• [Work item]:
Transcribe the lines of the material between the line containing "Majalah Matan Siapkan E-Library, Simpan" and the line containing "Basic Science Economics: Ketika", inclusive, without changing any character.

• [Material for this task]:
========

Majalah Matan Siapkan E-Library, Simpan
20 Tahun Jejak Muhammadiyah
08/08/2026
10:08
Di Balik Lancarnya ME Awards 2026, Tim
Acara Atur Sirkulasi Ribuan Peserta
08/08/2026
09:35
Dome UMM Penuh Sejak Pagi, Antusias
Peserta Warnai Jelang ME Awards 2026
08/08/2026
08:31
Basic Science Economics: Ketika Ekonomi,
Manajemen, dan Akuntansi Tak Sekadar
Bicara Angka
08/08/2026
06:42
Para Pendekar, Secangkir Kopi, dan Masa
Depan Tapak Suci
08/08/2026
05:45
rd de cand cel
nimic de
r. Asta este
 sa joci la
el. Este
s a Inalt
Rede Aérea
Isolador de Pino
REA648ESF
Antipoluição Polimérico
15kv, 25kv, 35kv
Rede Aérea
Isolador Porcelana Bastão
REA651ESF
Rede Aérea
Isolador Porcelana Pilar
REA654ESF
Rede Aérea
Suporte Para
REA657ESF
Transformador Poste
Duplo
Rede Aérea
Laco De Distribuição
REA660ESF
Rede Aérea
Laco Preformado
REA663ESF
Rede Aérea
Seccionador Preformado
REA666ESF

========

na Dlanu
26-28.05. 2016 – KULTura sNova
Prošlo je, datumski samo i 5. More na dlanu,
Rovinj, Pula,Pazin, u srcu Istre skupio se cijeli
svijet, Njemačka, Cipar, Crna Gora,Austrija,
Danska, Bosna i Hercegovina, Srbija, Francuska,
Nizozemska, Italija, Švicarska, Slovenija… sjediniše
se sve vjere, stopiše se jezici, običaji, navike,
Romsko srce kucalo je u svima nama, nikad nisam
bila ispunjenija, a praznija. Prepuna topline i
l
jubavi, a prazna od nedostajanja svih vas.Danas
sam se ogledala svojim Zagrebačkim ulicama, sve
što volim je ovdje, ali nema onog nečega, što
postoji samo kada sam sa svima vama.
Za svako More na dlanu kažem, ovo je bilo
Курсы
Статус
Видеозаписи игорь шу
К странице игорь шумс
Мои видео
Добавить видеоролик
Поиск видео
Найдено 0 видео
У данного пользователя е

========

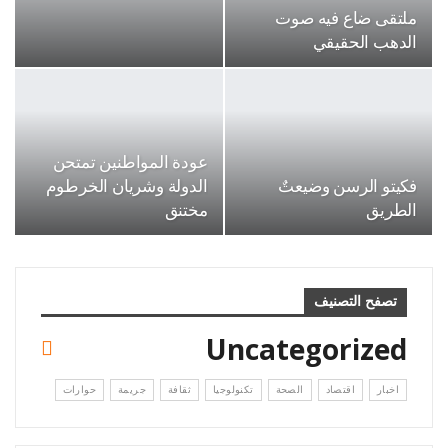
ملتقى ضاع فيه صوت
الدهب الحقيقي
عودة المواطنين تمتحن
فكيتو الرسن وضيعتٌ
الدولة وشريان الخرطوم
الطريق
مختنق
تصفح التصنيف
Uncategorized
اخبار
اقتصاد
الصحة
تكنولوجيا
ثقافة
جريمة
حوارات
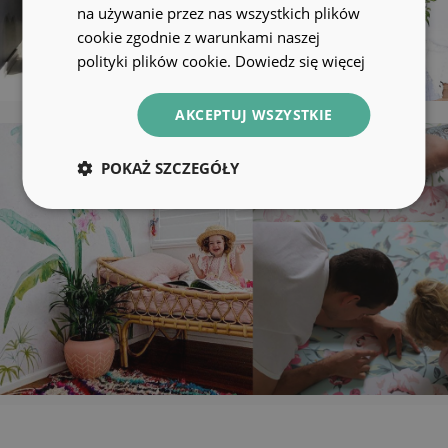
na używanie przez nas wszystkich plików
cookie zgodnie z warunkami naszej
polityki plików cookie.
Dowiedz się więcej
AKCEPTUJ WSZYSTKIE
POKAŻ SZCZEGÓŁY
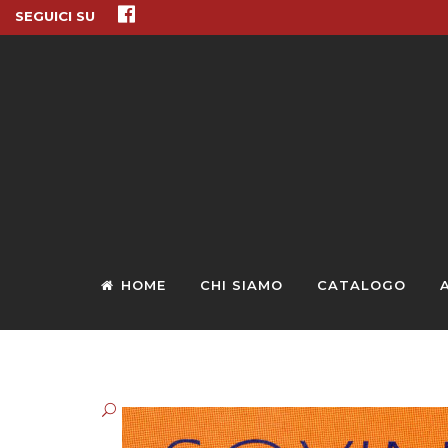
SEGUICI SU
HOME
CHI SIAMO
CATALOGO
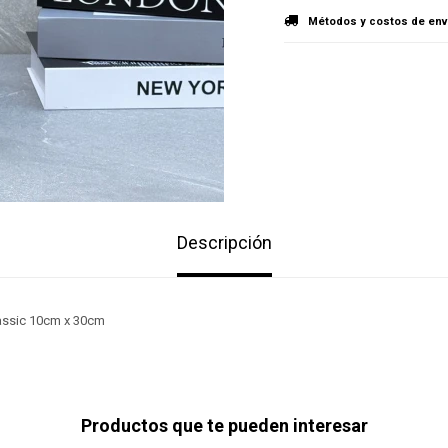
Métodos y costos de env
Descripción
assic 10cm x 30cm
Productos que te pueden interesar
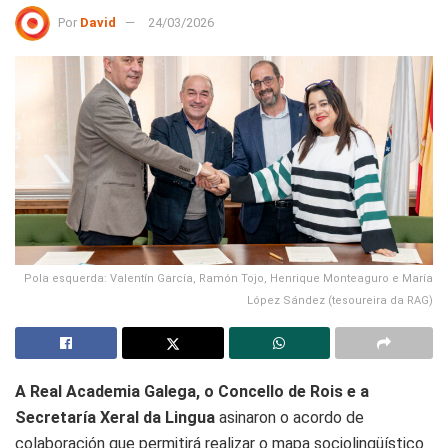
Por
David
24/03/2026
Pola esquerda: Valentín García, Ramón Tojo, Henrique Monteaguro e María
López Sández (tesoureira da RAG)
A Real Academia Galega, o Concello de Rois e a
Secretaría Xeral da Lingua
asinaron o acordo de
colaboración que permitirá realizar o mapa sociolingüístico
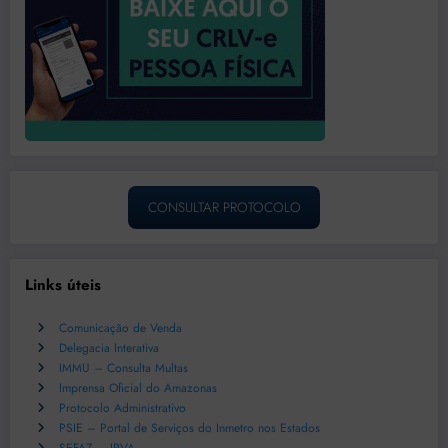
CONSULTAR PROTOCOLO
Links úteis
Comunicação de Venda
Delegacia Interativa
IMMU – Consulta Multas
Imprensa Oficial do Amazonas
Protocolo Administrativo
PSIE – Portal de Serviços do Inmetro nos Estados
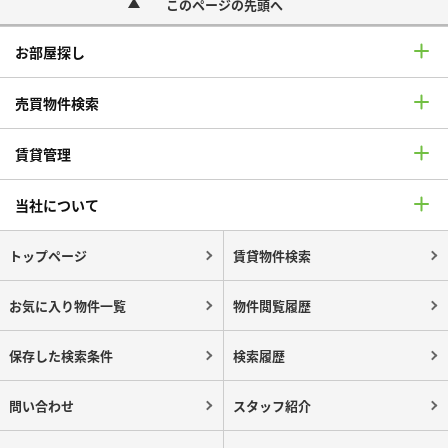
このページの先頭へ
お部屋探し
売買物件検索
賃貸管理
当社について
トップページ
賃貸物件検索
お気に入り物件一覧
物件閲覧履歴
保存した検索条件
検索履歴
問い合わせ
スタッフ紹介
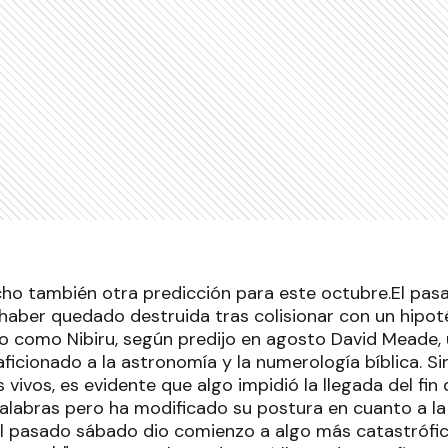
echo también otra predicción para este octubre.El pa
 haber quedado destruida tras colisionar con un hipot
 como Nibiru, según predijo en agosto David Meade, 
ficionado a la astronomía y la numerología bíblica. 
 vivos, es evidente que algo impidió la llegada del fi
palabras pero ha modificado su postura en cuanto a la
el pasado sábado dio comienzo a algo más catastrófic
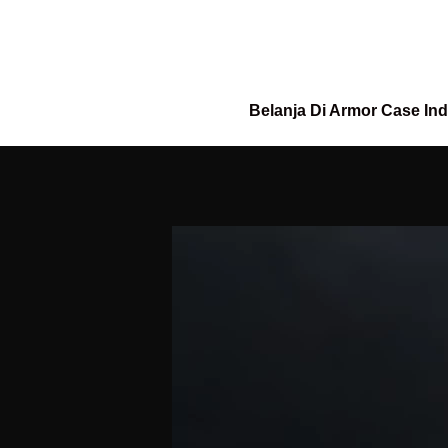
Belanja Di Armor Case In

========

• [Answer below]:
Majalah Matan Siapkan E-Library, Simpan
20 Tahun Jejak Muhammadiyah
08/08/2026
10:08
Di Balik Lancarnya ME Awards 2026, Tim
Acara Atur Sirkulasi Ribuan Peserta
08/08/2026
09:35
Dome UMM Penuh Sejak Pagi, Antusias
Peserta Warnai Jelang ME Awards 2026
08/08/2026
08:31
Basic Science Economics: Ketika Ekonomi,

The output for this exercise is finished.